#### TASK REQUIREMENTS
Determine the number of lines in the listing below where the string "true" occurs; answer with the number alone.

----- SUPPLIED INFORMATION

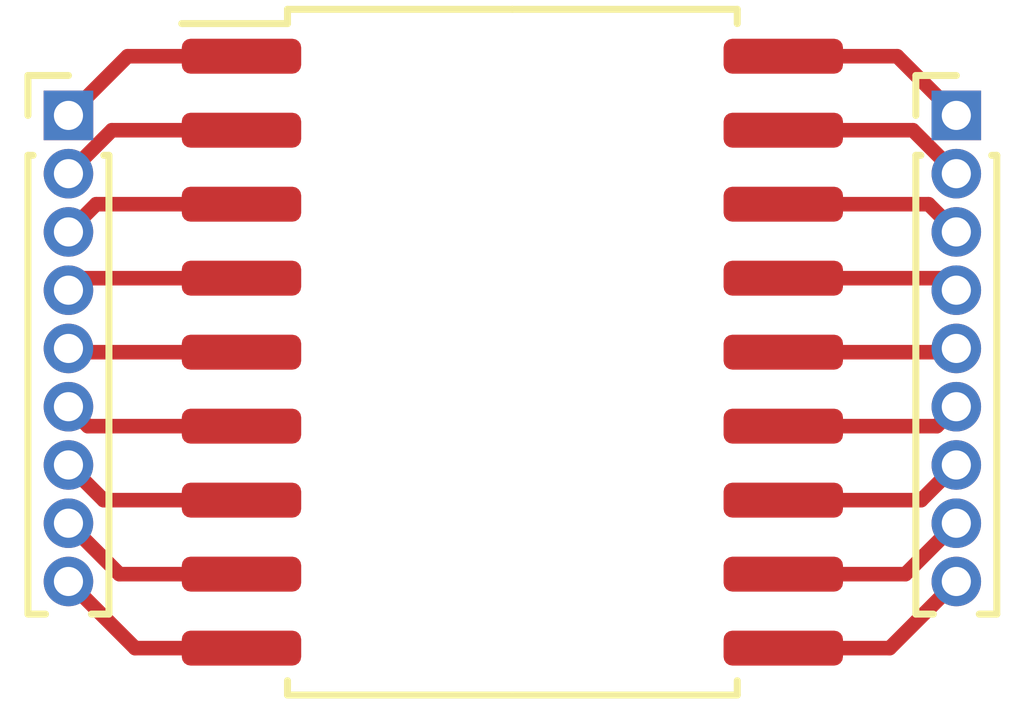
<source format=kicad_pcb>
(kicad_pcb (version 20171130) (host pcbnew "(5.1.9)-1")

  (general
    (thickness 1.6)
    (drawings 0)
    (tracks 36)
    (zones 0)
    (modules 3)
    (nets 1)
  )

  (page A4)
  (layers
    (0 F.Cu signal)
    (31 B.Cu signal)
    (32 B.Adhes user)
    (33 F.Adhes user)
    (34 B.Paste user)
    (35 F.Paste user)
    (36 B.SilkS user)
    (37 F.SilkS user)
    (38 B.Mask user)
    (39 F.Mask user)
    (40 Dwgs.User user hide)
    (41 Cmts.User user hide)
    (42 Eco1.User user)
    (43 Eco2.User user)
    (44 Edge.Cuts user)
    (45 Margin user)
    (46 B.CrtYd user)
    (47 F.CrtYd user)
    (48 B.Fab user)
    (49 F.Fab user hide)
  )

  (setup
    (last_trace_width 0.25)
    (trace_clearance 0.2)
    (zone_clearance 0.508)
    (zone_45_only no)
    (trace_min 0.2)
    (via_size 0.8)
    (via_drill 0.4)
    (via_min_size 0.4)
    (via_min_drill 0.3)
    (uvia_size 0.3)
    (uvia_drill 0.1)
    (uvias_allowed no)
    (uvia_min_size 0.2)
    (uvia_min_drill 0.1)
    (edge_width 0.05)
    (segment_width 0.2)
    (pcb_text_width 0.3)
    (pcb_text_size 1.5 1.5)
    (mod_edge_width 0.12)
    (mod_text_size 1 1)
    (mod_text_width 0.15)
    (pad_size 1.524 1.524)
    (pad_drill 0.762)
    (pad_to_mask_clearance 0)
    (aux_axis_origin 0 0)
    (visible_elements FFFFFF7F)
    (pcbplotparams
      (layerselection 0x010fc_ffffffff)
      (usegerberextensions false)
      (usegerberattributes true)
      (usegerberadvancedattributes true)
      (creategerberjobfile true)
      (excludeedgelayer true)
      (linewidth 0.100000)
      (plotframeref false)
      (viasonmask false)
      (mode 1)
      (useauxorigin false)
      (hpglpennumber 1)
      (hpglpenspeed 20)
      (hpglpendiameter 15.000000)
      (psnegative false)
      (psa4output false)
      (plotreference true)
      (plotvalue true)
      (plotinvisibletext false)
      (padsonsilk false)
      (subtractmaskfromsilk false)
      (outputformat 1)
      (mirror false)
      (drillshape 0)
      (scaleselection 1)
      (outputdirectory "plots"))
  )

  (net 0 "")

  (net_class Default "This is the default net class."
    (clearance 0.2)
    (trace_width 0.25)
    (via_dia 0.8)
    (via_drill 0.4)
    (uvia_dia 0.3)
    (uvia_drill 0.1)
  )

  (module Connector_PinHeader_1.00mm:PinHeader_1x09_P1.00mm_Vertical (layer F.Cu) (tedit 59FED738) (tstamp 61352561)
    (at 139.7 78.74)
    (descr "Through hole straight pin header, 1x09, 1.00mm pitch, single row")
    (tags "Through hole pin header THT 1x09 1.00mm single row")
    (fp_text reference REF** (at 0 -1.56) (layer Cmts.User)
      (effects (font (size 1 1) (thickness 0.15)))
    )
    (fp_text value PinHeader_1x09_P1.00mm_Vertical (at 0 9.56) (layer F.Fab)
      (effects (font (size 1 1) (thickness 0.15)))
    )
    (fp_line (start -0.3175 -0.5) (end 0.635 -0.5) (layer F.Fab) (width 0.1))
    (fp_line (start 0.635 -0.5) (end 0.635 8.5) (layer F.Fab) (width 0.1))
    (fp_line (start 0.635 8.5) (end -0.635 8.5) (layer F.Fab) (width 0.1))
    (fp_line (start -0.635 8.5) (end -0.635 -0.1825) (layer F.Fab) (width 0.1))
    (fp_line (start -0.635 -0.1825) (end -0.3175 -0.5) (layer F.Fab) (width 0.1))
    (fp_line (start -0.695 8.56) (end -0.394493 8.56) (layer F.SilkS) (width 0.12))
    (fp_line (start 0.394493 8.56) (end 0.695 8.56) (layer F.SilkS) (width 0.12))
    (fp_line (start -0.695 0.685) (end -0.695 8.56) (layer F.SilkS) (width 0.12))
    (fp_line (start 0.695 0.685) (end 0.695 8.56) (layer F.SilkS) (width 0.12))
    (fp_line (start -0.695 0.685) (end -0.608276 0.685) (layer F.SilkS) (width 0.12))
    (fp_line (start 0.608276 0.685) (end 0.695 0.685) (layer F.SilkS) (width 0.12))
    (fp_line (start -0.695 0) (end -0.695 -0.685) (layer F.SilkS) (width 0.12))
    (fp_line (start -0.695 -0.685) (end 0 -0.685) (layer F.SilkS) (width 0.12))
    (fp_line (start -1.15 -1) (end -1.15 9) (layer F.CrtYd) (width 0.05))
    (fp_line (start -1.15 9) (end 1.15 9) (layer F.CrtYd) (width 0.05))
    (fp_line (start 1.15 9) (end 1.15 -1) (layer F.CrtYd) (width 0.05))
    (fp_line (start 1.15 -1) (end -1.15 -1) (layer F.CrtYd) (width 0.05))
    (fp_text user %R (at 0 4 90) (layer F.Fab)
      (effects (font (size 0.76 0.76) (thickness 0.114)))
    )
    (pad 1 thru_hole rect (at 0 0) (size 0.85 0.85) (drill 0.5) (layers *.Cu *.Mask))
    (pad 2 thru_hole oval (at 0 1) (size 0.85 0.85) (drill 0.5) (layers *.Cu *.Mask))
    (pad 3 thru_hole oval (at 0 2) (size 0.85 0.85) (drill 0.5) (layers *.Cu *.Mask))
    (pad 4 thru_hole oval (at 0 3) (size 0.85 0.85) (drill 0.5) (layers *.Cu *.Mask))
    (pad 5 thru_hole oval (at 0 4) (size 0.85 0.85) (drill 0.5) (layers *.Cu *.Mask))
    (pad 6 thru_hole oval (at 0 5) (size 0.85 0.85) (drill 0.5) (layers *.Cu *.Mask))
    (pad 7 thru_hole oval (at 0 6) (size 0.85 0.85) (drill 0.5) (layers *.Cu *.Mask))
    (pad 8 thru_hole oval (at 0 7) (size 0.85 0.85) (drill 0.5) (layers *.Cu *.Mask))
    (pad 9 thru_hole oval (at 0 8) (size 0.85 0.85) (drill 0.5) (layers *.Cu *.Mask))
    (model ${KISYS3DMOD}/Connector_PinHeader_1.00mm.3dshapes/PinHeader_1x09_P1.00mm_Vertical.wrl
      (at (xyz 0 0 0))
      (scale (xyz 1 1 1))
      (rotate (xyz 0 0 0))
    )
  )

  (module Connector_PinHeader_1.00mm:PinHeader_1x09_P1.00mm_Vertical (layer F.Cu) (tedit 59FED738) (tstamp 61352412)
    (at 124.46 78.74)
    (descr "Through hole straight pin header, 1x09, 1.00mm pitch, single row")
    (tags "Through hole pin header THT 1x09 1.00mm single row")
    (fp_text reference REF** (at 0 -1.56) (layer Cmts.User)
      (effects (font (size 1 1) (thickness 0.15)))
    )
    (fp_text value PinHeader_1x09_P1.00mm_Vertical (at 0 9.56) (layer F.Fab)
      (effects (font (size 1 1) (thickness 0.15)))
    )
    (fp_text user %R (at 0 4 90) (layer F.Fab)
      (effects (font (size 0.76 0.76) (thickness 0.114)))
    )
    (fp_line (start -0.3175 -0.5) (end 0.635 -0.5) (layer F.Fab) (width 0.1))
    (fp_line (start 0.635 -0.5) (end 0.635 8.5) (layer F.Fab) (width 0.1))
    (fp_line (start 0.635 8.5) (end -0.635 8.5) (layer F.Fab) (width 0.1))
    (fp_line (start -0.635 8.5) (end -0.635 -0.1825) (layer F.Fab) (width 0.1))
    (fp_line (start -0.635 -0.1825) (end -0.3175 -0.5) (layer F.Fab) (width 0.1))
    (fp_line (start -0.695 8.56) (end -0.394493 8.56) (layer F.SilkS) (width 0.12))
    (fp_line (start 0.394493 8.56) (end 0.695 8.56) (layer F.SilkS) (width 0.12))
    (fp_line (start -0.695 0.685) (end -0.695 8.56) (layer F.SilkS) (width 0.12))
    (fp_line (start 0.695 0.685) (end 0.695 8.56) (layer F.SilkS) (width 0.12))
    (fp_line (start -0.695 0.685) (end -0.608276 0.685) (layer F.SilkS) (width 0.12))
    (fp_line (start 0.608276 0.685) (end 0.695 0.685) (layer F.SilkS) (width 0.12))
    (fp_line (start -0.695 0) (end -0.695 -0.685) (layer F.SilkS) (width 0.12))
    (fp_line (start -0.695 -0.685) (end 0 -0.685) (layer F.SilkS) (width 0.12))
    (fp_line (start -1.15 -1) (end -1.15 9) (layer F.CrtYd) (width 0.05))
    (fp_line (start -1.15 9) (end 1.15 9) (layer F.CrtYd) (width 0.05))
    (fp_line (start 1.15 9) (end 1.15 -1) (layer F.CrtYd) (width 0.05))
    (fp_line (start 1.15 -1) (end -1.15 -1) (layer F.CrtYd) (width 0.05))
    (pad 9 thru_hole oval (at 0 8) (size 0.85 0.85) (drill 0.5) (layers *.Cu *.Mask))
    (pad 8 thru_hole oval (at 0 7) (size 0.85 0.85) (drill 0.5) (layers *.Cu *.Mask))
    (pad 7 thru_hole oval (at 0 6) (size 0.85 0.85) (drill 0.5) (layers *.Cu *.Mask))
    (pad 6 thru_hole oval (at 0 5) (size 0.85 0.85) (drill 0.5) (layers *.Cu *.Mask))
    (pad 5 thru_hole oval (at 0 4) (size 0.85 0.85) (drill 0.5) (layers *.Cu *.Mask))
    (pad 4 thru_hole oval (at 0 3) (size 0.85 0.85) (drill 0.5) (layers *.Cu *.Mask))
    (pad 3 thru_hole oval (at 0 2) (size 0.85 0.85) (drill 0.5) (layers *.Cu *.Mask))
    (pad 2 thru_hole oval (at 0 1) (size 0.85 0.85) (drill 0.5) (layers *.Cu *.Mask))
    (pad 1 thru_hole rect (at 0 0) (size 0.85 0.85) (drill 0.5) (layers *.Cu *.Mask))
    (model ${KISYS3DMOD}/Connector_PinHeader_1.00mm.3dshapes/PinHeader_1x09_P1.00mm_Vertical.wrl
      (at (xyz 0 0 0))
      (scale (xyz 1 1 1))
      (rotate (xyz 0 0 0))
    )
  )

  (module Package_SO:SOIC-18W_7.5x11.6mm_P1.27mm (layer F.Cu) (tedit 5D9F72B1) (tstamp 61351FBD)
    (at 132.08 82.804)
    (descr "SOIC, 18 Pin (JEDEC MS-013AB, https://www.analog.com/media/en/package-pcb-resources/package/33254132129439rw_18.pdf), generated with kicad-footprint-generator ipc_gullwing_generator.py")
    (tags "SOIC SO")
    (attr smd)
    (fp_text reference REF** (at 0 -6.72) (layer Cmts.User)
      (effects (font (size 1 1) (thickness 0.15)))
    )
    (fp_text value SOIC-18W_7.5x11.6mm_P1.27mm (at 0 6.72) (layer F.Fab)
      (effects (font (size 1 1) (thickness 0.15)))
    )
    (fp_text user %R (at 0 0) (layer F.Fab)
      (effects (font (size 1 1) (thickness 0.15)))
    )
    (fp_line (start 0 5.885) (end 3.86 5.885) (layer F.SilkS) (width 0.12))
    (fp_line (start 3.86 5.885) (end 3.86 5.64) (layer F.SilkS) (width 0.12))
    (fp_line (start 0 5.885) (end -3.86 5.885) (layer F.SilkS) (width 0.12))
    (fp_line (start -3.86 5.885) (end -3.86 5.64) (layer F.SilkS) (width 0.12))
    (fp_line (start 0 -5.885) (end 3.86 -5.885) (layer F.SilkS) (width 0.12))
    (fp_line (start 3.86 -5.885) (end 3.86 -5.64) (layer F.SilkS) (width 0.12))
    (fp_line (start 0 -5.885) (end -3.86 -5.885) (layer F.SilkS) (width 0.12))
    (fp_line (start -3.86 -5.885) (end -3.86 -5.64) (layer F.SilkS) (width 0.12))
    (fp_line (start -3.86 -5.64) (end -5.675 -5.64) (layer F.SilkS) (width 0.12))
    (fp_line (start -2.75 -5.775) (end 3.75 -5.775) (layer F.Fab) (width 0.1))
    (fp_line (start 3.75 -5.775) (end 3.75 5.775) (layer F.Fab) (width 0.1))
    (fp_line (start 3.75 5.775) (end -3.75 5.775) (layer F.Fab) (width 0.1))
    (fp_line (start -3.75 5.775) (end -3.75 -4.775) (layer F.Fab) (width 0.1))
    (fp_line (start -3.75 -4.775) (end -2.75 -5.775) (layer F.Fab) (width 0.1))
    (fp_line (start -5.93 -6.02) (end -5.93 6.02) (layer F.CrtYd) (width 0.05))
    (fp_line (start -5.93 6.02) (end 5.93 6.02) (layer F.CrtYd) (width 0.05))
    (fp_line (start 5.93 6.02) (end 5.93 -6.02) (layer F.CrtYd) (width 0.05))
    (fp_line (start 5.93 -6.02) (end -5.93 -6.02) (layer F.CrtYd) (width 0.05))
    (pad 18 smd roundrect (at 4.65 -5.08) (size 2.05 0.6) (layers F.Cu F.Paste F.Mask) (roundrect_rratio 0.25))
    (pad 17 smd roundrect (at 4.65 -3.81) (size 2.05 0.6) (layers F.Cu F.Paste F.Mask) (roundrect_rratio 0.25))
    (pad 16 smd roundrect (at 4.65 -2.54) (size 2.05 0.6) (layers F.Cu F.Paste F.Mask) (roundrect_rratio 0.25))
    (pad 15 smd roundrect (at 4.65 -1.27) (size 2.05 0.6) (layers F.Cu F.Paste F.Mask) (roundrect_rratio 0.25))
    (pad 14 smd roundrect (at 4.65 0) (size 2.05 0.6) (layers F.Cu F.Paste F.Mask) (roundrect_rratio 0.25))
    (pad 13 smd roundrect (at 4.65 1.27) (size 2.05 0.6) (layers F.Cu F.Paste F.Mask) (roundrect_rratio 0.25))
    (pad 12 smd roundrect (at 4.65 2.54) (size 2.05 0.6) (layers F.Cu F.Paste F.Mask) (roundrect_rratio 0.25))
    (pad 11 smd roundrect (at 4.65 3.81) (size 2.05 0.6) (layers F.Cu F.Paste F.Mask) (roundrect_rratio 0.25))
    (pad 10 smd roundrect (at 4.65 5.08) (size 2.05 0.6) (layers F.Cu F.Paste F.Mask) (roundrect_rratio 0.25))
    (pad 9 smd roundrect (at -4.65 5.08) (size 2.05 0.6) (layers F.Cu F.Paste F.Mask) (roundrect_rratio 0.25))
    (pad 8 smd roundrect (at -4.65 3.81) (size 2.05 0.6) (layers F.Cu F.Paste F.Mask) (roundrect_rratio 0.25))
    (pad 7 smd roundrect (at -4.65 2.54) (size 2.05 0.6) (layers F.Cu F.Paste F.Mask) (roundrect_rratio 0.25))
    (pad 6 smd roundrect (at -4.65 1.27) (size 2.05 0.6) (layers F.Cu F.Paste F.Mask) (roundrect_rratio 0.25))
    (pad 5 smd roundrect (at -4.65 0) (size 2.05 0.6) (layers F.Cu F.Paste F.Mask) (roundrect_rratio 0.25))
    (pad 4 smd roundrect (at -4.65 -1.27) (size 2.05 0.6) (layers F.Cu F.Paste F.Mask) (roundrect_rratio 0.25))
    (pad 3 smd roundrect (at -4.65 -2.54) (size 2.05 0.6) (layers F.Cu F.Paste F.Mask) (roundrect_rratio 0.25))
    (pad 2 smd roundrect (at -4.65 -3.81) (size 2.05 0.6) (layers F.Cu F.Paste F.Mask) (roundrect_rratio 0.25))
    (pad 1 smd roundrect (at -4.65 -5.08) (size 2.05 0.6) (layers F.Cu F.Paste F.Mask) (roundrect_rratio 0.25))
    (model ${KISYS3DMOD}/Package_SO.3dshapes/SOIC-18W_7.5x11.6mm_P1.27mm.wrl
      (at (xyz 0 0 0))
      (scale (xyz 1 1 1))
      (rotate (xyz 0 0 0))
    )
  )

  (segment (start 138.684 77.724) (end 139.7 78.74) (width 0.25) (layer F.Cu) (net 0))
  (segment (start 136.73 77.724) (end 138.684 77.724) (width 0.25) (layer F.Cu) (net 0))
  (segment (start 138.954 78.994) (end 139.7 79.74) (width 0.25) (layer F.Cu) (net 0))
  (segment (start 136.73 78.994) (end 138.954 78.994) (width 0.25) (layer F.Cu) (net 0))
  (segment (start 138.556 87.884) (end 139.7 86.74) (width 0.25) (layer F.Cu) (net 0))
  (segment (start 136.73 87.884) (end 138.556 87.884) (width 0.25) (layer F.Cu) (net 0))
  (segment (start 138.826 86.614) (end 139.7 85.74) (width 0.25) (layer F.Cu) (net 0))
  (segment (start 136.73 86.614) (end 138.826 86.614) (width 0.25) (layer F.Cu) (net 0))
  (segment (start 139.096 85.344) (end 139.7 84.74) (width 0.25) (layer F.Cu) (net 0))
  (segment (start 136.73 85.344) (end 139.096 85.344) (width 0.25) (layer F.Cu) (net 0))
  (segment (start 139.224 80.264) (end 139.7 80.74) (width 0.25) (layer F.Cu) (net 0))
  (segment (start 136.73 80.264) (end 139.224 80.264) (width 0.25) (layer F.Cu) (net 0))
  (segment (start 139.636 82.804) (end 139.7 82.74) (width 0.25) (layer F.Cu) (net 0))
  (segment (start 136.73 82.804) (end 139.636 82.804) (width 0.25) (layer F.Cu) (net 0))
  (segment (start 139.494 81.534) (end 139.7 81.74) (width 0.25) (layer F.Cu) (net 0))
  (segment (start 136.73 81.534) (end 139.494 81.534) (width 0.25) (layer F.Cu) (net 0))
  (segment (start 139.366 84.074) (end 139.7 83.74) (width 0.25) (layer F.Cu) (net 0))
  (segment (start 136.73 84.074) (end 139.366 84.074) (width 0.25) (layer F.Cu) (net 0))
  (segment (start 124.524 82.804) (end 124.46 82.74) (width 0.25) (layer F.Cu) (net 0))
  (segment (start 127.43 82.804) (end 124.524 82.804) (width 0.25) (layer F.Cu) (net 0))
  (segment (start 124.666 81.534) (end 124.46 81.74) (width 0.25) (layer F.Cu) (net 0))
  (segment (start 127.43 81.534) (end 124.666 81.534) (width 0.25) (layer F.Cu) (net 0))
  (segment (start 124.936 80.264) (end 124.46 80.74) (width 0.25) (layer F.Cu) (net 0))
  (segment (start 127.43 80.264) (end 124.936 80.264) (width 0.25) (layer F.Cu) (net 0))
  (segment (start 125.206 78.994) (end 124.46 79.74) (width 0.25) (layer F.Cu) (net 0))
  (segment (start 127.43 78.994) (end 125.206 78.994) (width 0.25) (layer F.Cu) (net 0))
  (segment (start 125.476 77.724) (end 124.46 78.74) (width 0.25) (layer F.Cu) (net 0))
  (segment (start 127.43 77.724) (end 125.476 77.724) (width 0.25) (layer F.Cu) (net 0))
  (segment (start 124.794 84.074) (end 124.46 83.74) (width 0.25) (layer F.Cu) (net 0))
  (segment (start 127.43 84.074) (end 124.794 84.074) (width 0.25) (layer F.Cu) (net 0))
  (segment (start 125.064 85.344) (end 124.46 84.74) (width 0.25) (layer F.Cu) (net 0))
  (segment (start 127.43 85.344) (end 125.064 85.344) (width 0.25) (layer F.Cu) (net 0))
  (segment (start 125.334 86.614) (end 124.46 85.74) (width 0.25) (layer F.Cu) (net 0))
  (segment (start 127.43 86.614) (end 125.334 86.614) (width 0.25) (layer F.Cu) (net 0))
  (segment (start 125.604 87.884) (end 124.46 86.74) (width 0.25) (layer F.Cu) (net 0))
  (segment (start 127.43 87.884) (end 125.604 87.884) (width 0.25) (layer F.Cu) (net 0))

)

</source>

----------
----- SUPPLIED INFORMATION

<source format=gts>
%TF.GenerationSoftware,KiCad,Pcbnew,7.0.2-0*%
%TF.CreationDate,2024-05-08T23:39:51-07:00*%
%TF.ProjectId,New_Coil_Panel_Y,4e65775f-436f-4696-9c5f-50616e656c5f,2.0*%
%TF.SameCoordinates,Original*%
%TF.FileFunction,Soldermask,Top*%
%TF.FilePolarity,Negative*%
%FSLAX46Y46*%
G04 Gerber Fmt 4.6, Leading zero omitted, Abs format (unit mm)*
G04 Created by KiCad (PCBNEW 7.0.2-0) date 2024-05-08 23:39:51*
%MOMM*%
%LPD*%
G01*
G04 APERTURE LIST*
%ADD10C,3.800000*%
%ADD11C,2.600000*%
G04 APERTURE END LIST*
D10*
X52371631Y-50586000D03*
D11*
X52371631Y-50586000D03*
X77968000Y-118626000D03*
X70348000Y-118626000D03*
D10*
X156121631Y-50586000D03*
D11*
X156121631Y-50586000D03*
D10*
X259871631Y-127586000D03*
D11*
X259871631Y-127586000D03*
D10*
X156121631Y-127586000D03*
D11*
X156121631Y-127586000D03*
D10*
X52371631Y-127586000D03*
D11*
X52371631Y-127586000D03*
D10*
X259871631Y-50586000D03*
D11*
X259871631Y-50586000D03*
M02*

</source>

----------
----- SUPPLIED INFORMATION

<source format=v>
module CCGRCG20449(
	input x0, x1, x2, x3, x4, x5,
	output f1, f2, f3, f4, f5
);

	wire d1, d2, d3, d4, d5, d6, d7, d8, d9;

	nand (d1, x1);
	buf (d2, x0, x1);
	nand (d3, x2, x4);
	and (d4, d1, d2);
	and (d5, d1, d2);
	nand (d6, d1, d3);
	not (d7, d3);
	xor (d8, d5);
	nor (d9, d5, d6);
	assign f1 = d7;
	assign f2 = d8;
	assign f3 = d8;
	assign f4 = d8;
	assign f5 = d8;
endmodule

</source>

----------

#### PROBLEM SOLUTION
6